We live in flood plain area and we have a high water table. For some reason our home has a basement. We have lived there almost 15 years and our basement has flooded 3 times when it rains a lot. There is a hole for a sump pump, but the first time it rained and filled up we had like 2 feet of water for like 3 weeks, despite having 2 sump pumps going continuously. I guess it has to dry out enough outside and the water table has to go down before the water will stay out of the basement. I believe the water comes in through a few cracks in the floor and maybe the hole where the sump pump goes. The walls are cinder block and the ceiling is drywall. So what can be done to stop the water from coming in? Any advice is appreciated! Thanks!

I don't know if our home has foundation waterproofing. In 2005 when it really rained a lot for days on end is when we used 2 sump pumps and I think the reason they couldn't keep up is due to the water table being higher due to all the rain. So I think that even though we were pumping the water out of the basement, water kept coming through the floor because the water table was so high. Again, the times it has flooded, it has been a lot of water over 3 or 4 days so I wouldn't say it was moderate rain. We are at the bottom of a hill and there are 3 homes on the hill and the water comes off the hill onto our property. Even after it quits raining, water continues to come off the hill for a few days. Also, there is a pond across the street from us that they just dug down and hit water and there is a creek near us as well. Thanks for the advice.

  • Do you know how high the water table is in your area? If it's a flood plain, there's a chance it's often above the slab or your basement...which, if true, means there's not a whole lot you can do.
    – DA01
    Jan 15, 2016 at 21:03
  • 1
    What's the local topography? Are you at the bottom of a basin? Or is it possible to run a pipe to lower ground somewhere?
    – ench
    Jan 15, 2016 at 21:33
  • Hi Lisa. Please use the edit link underneath your question if you want to make changes or add extra information to it. Use the add a comment link under an answer if you want to discuss some detail with the respondent. Thanks, and welcome to the site!
    – Niall C.
    Jan 17, 2016 at 1:19
  • Had this problem in our house for 20 years. It cleared up a little when the guy up the hill did some landscaping to push water into a ditch, but the big improvement came when they discovered that the water main up the hill was cracked and they fixed that.
    – Hot Licks
    Dec 8, 2020 at 17:31

2 Answers 2


The sump pail is there precisely because you can't prevent water from coming in, at least under the slab. It's unclear whether your home has foundation waterproofing installed.

It's also unclear why two sumps couldn't keep up. In all but the worst scenarios, one pump should be adequate, and it should only run every few minutes at most. If you have pumps running constantly due to moderate rainfall, you have bigger concerns. Is the landscaping around your home sloped the wrong way? Does your neighborhood's topography result in heavy flow through your yard? Is your home located in a lake or pond?

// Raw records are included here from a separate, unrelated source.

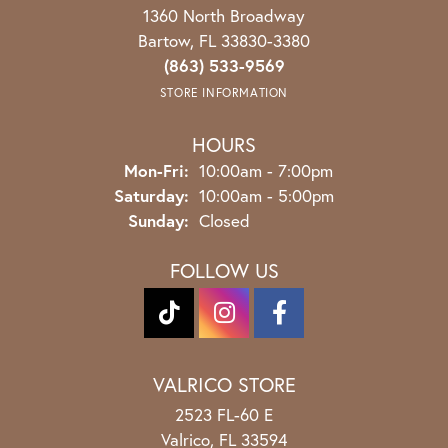
1360 North Broadway
Bartow, FL 33830-3380
(863) 533-9569
STORE INFORMATION
HOURS
Monday - Friday:
Mon-Fri:
10:00am - 7:00pm
Saturday:
10:00am - 5:00pm
Sunday:
Closed
FOLLOW US
VALRICO STORE
2523 FL-60 E
Valrico, FL 33594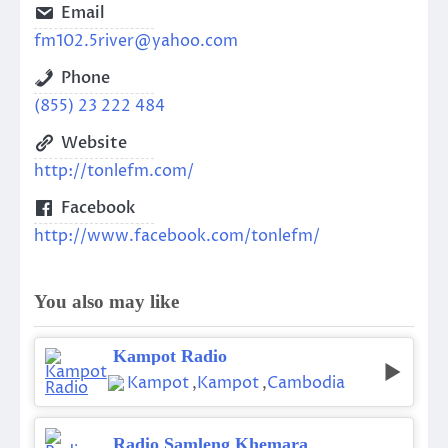
Email
fm102.5river@yahoo.com
Phone
(855) 23 222 484
Website
http://tonlefm.com/
Facebook
http://www.facebook.com/tonlefm/
You also may like
Kampot Radio
Kampot
,
Kampot
,
Cambodia
Radio Samleng Khemara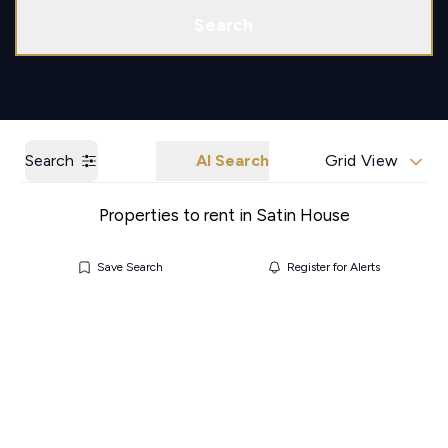
Call us
Get a Valuation
Search
Search
AI Search
Grid View
Properties to rent in Satin House
Save Search
Register for Alerts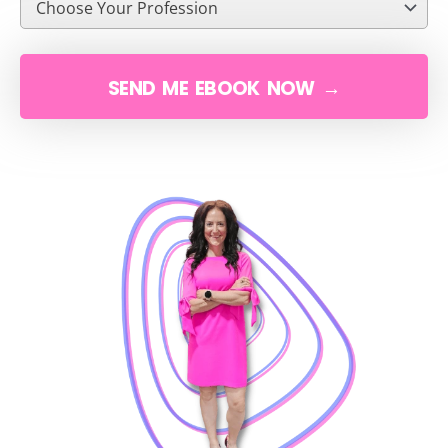
SEND ME EBOOK NOW →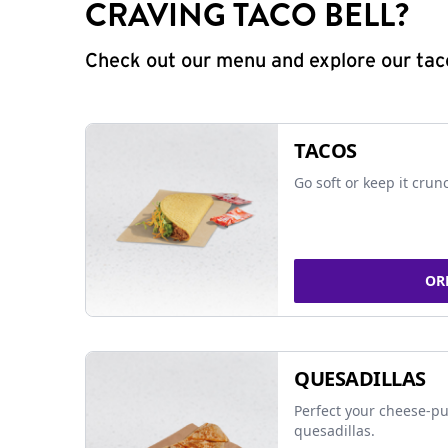
CRAVING TACO BELL?
Check out our menu and explore our taco
TACOS
Go soft or keep it crun
OR
QUESADILLAS
Perfect your cheese-pu
quesadillas.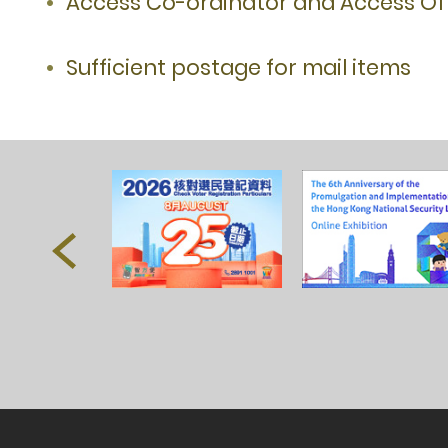
Access Co-ordinator and Access Off
Sufficient postage for mail items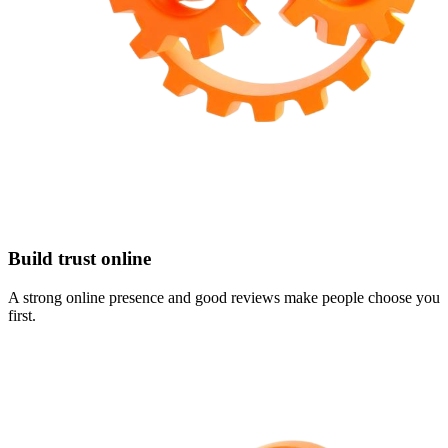
Build trust online
A strong online presence and good reviews make people choose you
first.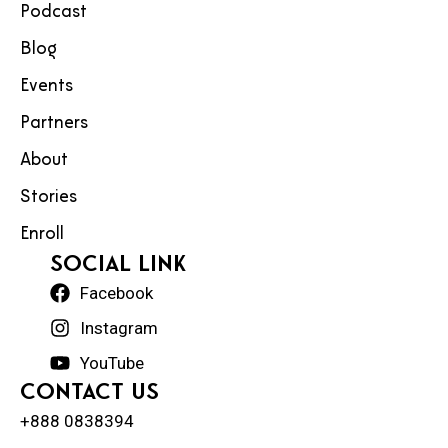
Podcast
Blog
Events
Partners
About
Stories
Enroll
social Link
Facebook
Instagram
YouTube
Contact Us
+888 0838394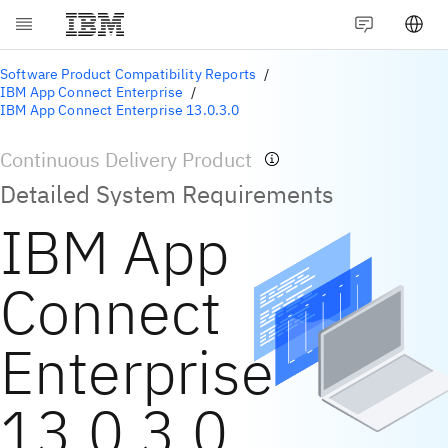
Software Product Compatibility Reports
IBM App Connect Enterprise
IBM App Connect Enterprise 13.0.3.0
Continuous Delivery Product
Detailed System Requirements
IBM App
Connect
Enterprise
13.0.3.0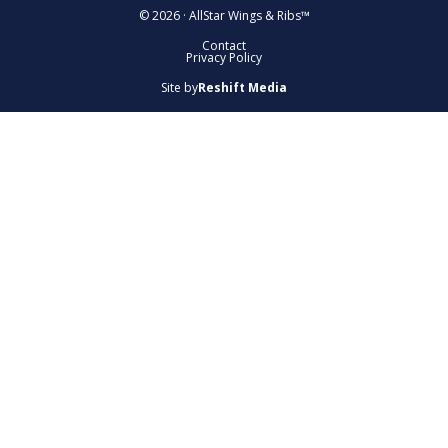
© 2026 · AllStar Wings & Ribs™
Contact
Privacy Policy
Site by
Reshift Media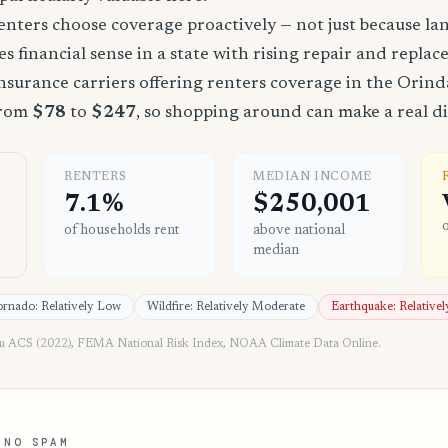
nters choose coverage proactively — not just because land
es financial sense in a state with rising repair and replac
surance carriers offering renters coverage in the Orind
from
$78
to
$247
, so shopping around can make a real di
RENTERS
MEDIAN INCOME
7.1%
$250,001
of households rent
above national
median
rnado: Relatively Low
Wildfire: Relatively Moderate
Earthquake: Relative
au ACS (2022), FEMA National Risk Index, NOAA Climate Data Online.
 NO SPAM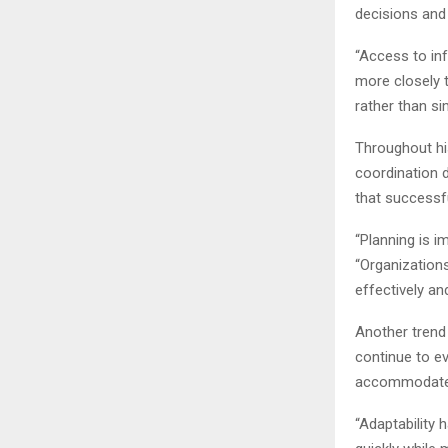
decisions and 
“Access to in
more closely t
rather than si
Throughout hi
coordination 
that successf
“Planning is i
“Organization
effectively a
Another trend
continue to ev
accommodate c
“Adaptability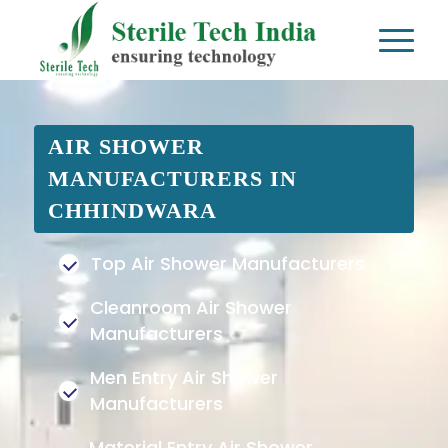
AIR SHOWER
MANUFACTURERS IN
CHHINDWARA
Top Air Shower Manufacturers
Cleanroom Air Shower
Manufacturers
Men Entry Air Shower
Manufacturers
Material Entry Air Shower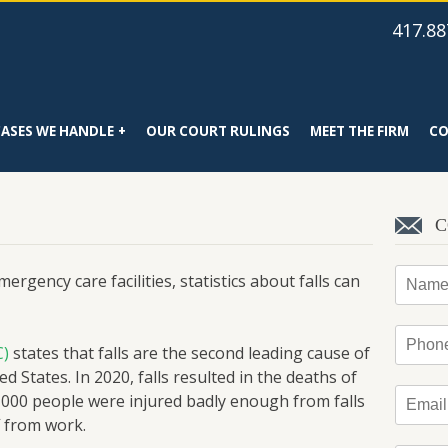
417.88
CASES WE HANDLE
OUR COURT RULINGS
MEET THE FIRM
CO
C
Name
rgency care facilities, statistics about falls can
Phone
C)
states that falls are the second leading cause of
ed States. In 2020, falls resulted in the deaths of
Email
*
,000 people were injured badly enough from falls
f from work.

I do appreciate that you thought to mention the makeup of your ceiling. That successfully conveyed the scope of your problem. Unfortunately, a sump pump won't help if the water gets that deep.


There is nothing you can do, short of digging a drainage channel around the entire house which goes down to the bottom of the foundation and is then drained somewhere, which obviously has to be deeper than the foundation of your house. Normally in the situation you describe that is not possible, either because no such drain exists deep enough, or because the during the rain the storm drain will be full anyway, so draining into it is pointless. Might be a good idea to move to higher ground.